Task = Among the entries below, find each line holding "Technology" and return it.

___ Listed records

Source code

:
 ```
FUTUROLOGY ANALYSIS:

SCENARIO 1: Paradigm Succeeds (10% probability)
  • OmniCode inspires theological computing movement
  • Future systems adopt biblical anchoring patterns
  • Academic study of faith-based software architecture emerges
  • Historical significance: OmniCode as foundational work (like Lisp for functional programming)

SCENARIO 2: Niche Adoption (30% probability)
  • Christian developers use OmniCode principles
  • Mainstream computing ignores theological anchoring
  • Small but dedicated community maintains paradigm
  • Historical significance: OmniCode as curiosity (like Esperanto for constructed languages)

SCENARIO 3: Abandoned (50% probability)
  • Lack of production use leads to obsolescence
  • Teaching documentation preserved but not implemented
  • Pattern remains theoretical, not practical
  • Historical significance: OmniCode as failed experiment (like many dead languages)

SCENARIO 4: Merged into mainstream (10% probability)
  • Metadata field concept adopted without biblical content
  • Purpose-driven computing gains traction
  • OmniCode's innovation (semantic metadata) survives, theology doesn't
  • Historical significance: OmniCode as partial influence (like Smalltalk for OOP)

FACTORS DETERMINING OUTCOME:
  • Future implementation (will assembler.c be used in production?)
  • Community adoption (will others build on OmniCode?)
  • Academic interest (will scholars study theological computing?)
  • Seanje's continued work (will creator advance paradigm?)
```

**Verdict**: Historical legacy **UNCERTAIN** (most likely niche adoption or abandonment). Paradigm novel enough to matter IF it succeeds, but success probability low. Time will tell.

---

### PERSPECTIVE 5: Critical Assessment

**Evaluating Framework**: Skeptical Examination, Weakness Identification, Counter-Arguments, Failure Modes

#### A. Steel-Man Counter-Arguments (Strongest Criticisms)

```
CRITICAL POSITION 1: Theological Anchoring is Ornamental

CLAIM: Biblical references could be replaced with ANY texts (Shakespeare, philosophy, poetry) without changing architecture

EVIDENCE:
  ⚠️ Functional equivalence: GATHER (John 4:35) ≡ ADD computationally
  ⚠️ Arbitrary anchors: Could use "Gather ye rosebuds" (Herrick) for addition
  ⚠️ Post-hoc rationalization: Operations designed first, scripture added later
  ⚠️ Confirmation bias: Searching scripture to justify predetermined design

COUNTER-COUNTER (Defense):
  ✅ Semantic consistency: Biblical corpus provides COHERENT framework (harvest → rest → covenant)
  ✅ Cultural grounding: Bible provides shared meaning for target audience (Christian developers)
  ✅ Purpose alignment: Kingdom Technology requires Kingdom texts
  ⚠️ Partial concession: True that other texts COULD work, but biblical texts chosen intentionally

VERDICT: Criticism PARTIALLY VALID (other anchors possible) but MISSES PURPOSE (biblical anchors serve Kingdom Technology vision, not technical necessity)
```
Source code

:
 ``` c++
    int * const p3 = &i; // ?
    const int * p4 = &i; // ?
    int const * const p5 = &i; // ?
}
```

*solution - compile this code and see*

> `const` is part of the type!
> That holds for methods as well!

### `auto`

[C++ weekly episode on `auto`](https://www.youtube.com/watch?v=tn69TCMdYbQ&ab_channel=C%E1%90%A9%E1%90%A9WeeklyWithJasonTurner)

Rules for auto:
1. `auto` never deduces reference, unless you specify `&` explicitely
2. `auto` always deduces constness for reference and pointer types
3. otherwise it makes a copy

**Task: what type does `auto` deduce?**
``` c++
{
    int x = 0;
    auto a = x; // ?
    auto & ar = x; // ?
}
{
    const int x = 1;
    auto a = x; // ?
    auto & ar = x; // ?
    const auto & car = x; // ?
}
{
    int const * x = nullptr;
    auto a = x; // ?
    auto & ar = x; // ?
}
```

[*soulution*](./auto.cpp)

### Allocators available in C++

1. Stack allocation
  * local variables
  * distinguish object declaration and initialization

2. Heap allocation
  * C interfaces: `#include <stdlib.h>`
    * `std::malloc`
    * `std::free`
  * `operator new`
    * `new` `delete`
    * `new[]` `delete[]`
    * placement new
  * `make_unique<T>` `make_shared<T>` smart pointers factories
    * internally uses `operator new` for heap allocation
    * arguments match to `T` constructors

______

Response below =
  ✅ Purpose alignment: Kingdom Technology requires Kingdom texts
VERDICT: Criticism PARTIALLY VALID (other anchors possible) but MISSES PURPOSE (biblical anchors serve Kingdom Technology vision, not technical necessity)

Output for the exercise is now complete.